**Instructions for the task:** The required output is the lines below from the line containing "index mcp: (226, 324)" to the line containing "pinky pip: (233, 281)", inclusive, retyped exactly. No other lines belong in it.

**Supplied entries:**
-=-=-

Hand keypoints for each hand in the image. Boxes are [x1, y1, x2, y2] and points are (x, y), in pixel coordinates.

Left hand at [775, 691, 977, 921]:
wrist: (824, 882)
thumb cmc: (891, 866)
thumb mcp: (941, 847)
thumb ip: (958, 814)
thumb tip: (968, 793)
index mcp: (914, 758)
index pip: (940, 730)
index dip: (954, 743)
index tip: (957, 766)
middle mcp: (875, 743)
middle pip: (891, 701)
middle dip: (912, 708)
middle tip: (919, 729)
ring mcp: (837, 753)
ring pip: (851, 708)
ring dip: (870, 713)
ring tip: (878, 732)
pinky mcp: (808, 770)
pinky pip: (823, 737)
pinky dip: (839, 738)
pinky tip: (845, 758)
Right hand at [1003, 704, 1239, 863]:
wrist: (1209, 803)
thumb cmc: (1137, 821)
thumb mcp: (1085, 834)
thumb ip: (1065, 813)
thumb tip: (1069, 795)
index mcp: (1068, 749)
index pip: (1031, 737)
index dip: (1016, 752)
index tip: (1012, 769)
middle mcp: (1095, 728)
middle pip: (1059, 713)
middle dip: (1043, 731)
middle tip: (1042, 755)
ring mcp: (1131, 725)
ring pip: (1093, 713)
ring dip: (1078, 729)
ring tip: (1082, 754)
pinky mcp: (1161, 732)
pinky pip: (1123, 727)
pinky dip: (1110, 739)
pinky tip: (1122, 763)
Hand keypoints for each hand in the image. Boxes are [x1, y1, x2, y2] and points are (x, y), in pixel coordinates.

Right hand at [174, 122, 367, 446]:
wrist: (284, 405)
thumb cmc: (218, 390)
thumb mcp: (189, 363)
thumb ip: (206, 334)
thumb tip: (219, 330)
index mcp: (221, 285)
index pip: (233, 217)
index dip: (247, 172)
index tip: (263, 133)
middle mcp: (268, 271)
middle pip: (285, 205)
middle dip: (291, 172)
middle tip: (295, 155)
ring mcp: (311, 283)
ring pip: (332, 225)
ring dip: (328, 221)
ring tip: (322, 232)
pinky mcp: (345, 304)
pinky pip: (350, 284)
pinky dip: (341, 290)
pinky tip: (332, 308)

-=-=-

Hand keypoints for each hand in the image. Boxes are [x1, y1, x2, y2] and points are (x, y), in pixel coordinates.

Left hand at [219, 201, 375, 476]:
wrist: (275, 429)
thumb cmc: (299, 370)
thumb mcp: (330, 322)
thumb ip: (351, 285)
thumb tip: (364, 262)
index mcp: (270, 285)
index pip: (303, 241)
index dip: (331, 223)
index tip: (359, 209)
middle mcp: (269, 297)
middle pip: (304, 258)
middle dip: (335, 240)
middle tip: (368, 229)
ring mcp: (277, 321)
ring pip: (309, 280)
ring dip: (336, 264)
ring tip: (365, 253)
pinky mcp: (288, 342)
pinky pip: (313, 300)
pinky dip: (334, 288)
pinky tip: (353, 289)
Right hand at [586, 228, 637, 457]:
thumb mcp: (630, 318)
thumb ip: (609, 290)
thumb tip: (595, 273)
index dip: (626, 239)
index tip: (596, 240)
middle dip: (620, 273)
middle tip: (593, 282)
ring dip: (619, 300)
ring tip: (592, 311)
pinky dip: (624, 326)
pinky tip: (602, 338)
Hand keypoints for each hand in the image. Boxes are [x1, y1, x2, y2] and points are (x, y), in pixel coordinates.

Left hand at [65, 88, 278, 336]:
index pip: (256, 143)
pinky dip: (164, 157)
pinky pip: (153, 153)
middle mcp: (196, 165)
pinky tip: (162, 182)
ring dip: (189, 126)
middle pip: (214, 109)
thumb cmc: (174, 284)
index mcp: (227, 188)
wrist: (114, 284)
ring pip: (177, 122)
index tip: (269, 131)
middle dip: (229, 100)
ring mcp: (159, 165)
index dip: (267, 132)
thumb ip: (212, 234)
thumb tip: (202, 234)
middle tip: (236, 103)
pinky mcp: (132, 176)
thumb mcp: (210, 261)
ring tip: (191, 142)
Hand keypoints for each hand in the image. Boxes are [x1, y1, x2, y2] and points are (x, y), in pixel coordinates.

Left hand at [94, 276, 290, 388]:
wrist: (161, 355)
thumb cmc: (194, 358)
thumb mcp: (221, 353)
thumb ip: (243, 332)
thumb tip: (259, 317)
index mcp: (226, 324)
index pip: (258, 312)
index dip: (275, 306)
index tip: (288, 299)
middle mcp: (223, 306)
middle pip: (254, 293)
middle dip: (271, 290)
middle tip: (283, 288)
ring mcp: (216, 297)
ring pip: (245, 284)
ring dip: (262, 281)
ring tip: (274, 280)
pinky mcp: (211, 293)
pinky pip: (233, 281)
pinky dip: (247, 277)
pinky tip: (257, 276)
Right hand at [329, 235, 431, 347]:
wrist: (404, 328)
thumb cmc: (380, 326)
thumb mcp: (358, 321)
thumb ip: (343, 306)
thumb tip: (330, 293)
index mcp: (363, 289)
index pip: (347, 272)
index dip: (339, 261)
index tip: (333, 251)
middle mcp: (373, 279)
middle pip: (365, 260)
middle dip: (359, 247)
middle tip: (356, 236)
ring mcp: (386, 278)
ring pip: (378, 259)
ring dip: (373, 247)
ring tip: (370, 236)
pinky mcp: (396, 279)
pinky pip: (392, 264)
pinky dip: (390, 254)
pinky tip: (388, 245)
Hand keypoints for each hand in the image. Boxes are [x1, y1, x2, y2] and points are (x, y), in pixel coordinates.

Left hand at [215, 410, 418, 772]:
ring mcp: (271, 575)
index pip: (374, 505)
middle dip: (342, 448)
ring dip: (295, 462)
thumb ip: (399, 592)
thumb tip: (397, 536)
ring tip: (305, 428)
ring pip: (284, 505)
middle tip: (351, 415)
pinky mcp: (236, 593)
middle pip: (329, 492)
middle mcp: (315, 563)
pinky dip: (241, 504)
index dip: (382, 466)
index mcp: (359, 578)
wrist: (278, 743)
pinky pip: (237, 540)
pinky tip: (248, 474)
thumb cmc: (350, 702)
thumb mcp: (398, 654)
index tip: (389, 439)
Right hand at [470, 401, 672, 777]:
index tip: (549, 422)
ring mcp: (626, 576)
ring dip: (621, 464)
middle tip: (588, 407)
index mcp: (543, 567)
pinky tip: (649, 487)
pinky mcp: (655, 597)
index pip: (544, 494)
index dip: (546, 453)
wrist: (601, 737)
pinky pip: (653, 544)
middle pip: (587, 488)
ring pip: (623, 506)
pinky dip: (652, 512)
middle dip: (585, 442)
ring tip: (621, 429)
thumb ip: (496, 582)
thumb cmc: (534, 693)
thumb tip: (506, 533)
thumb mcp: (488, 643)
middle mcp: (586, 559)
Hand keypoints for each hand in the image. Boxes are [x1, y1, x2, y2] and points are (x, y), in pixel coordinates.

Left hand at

-=-=-

**Solution for this exercise:**
index mcp: (226, 324)
index pip: (258, 312)
index dip: (275, 306)
index tip: (288, 299)
middle mcp: (223, 306)
middle pip: (254, 293)
middle dip: (271, 290)
middle tip: (283, 288)
ring mcp: (216, 297)
ring pip: (245, 284)
ring dip: (262, 281)
ring tip: (274, 280)
pinky mcp: (211, 293)
pinky pip: (233, 281)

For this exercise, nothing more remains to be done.